Michael Schumacher: Leading neurosurgeon warns on "dangerous injury"
"Brain swelling takes a number of days to reach its peak."
Last Updated: 30/12/13 1:52pm
Leading neurosurgeon Christopher Chandler said the haematoma and bruising the seven-time Formula One World Champion suffered during a skiing accident could cause "ferocious swelling".
"An intra-cranial haematoma is a blood clot, which causes swelling and pressure on the brain," said Chandler, who is a consultant with the London Neurosurgery Partnership.
"The scenario may be that he had a blood clot in his brain that required immediate removal, which would explain the surgery.
"By bilateral lesions, I suspect they mean contusions or bruising to the brain. That bruising of the brain, which you can see on a scan, causes ferocious swelling and that is really serious.
"(Cerebral) contusions are often the most significant injury. Once you remove the clot, the swelling carries on and bruising precipitates and propagates that swelling.
"If you have a brain injury with sufficient severity to cause a coma, that indicates a very serious situation. The longer a patient is in a coma, the less likely they are to make a full recovery.
"You can't say that they won't recover, and you can't say they won't be brain-damaged, but an injury such as bilateral bruising, which means on both sides of the brain, is very serious, and can be very dangerous."
The consultant continued: "Brain swelling takes a number of days to reach its peak. The brain has a rigid unyielding box around it - the skull - which allows no room for growth, making swelling very, very dangerous.
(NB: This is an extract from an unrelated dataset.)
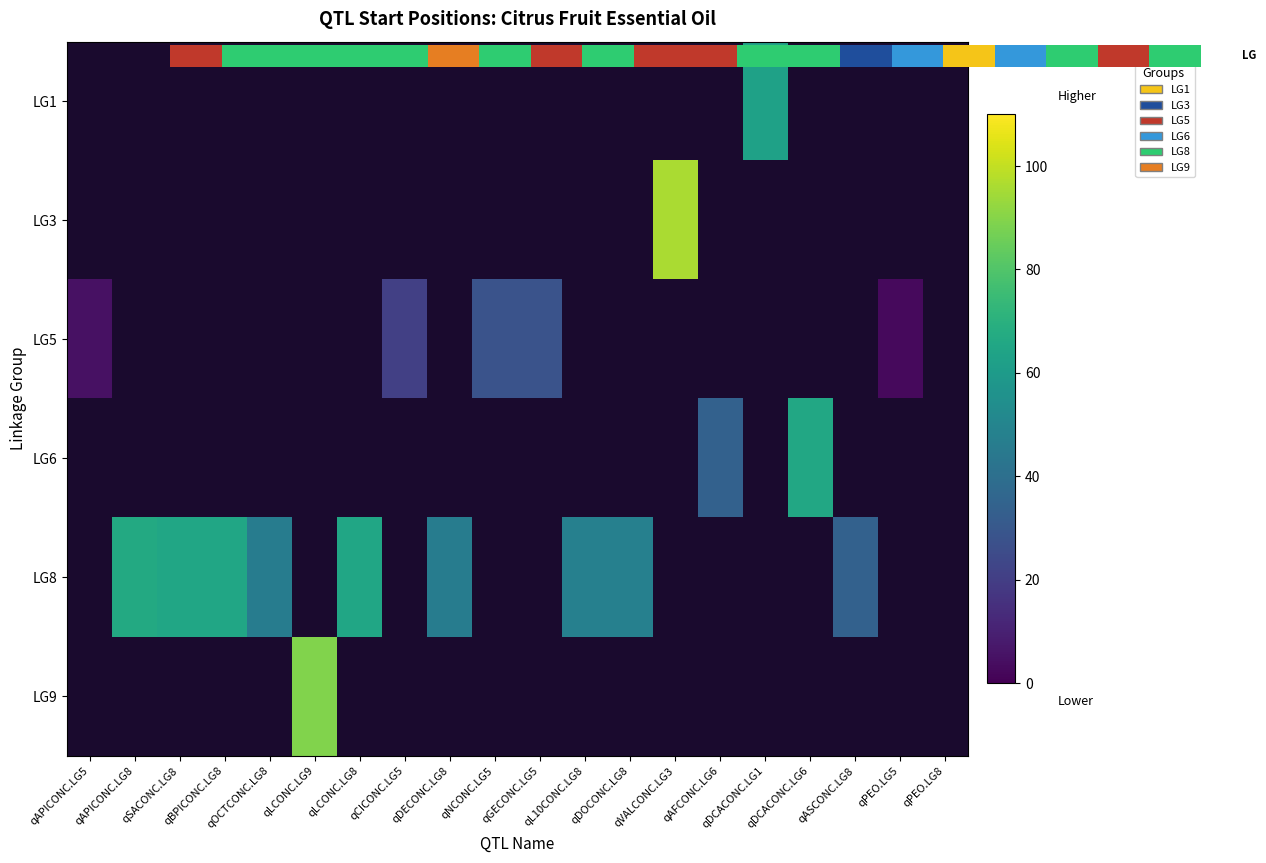

At which category does the chart reach its minimum across all series?

qPEO.LG5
"And once that injury occurs it's a vicious circle where a little bit of swelling causes more pressure, which causes more swelling, more pressure, and it starts to accelerate and affect vital parts of the brain.
"When that happens, you are in really deep trouble, but this man received probably the best possible care that you could imagine in the circumstances.
"He had the brain injury and within minutes a team of medics were there and they airlifted him to hospital. Within half an hour he was assessed and being flown to the neurological unit in Grenoble."